With the latest lockdown now starting to lift, a little more than a year since we entered the first, it is clearer now more than ever the effects that these prolonged periods of isolation have had on the mental wellbeing of the nation. The first lockdown has brought with it a marked increase in anxiety (a 12.5% on the same period in 2019), and mental wellbeing as a whole remained ‘significantly worse’ through the rest of the year.
Young people have been hit particularly hard, with schools, sport facilities, and other community settings closed for most of the past year and social contact restricted to technological means. An NHS study in July 2020 found that 16% of young people had a probable mental health problem, a noticeable rise from the previously reported 10.8% in 2017. One voluntary sector service offering mental health support by telephone and online found that between May 2018 and November 2020, children aged 13 or under who have used their service were the age group most likely to discuss self-harm and bullying.
Most worryingly, 45% of young people who may have mental health problems had not attempted to seek help due to the pandemic, and pupils of both primary and secondary age have reported feeling like they sometimes do not have anyone to talk to.
And these issues can have effects on those around the young person as well. Young people with a probable mental disorder were more likely to have a parent with a higher level of psychological distress.
- Personal well-being in the UK, quarterly: April 2011 to September 2020; Office of National Statistics
- Mental Health of Children and Young People in England, 2020: Wave 1 follow up to the 2017 survey; NHS Digital
- Half a million conversations through a pandemic: the power of text for providing 24/7 digital mental health support; Shout 85258
- Child mental health in England before and during the COVID-19 lockdown; The Lancet
- The impact of the coronavirus pandemic on child welfare: schools; NSPCC Learning
The evidence is clear – but what is the answer?
Helping young people become Agents for Change
Part of our wider SW!TCH initiative, SW!TCH Minds works to improve the mental health of young people through a carefully-designed programme built around weekly one-to-one mentoring sessions supported by a range of extra-curricular positive activities and opportunities to engage with the local community.
Mentors draw from our VIP Mentoring programme and form the foundation for the long-term relationship we aim to build with each young person.
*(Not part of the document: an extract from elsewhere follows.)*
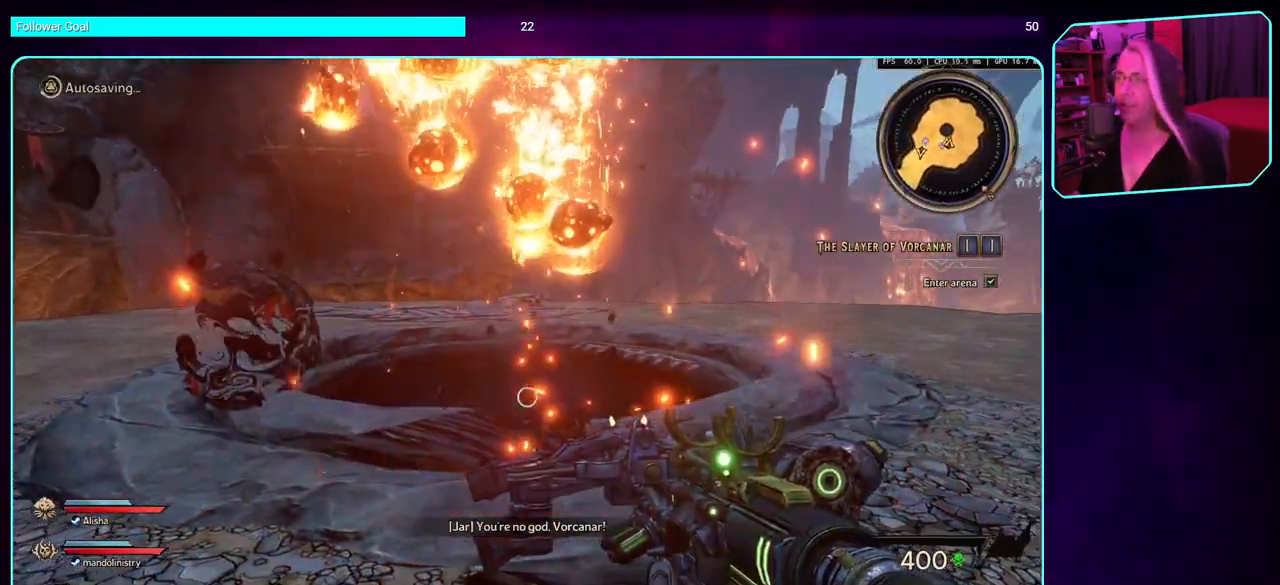
{"keys": ["s"], "mouse": [], "events": [[150, "s", "down"], [217, "a", "up"]]}
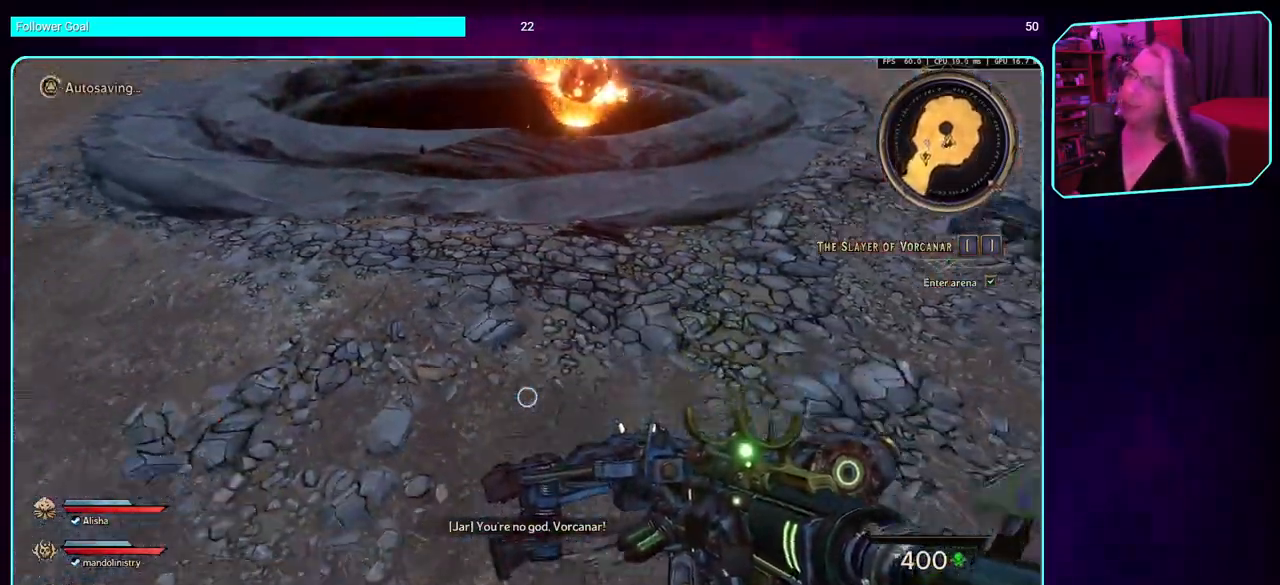
{"keys": [], "mouse": [], "events": [[384, "s", "up"]]}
Our mentors currently work with young people from 18 different schools across Barking and Dagenham, Havering and Redbridge, using a mix of face-to-face and online sessions as needed due to the ongoing pandemic. We’ve also started to work closer with other services across these three boroughs, such as CAMHS, and started to take referrals from them as well to help counter the increased strain on mental health services due to the pandemic.
With various COVID restrictions over the past year making it hard to access young people in school at times, we expanded our reach to their families too. The team took this time to connect with the parents of the young people we work with and were able to gain valuable insights into the issues that the young people face – particularly some that they might not reveal in a school setting. What they also found was that many parents themselves were struggling, particularly with schools closed and other restrictions. This led to the team developing and delivering regular support sessions for parents, so they can better engage and understand their children and help support our work at home. And this need, first identified by the SW!TCH Minds team, led to the development of our Champions Support Network for parents.
Positive activities are delivered by our team to engage with young people outside of school hours – these provide them with a positive way to express themselves, a space where they can meet new people and build friendships, as well as a chance to explore and learn new skills. These include both a range of physical activities, such as football, trampolining, and roller-skating (where possible due to COVID restrictions) and various forms of arts and crafts.
Many activities were also available online, particularly during periods of lockdown, including quizzes, online gaming sessions and exercise classes via Zoom. Of course, these activities must be shaped by the needs of the young people – when one of our youth workers identified wellbeing issues among the girls she worked with, she responded by starting an empowerment group to help them with issues of self-esteem, image and consent.
Finally, we want to ensure young people can be involved in helping others too – from our first cohort of young people, 18 were chosen to join our SW!TCH Ambassadors programme. These young people are now working alongside our SW!TCH team to provide guidance and support to their peers, to both support and lead the delivery of positive activities, and even to produce and design new activities – like our recent Positivity Breeds Possibility event, an online concert created and coordinated by our Ambassadors working closely with Havering Council.
Demonstrating the effect
The young people we work with complete a survey using the Warwick and Edinburgh Wellbeing Scale (WEMWBS) at regular intervals. This involves 14 questions on mental wellbeing on which they award a score of 1 to 5. In 2020, despite the effects of the COVID pandemic, young people involved with SW!TCH Minds saw an average increase in 4 points in their wellbeing score after taking their second survey after around 12 weeks of engagement – this stands in stark contrast to overall fall in wellbeing experienced by many shown in the statistics we saw earlier.
Average WEMWBS score, first survey
Average WEMWBS score, second survey
In an anonymous survey of young people involved in SW!TCH Minds, we saw that 94% found the one-to-one mentoring sessions useful, that 79% said that it had given them someone they could trust to talk to, and that 94% would recommend the programme to other young people.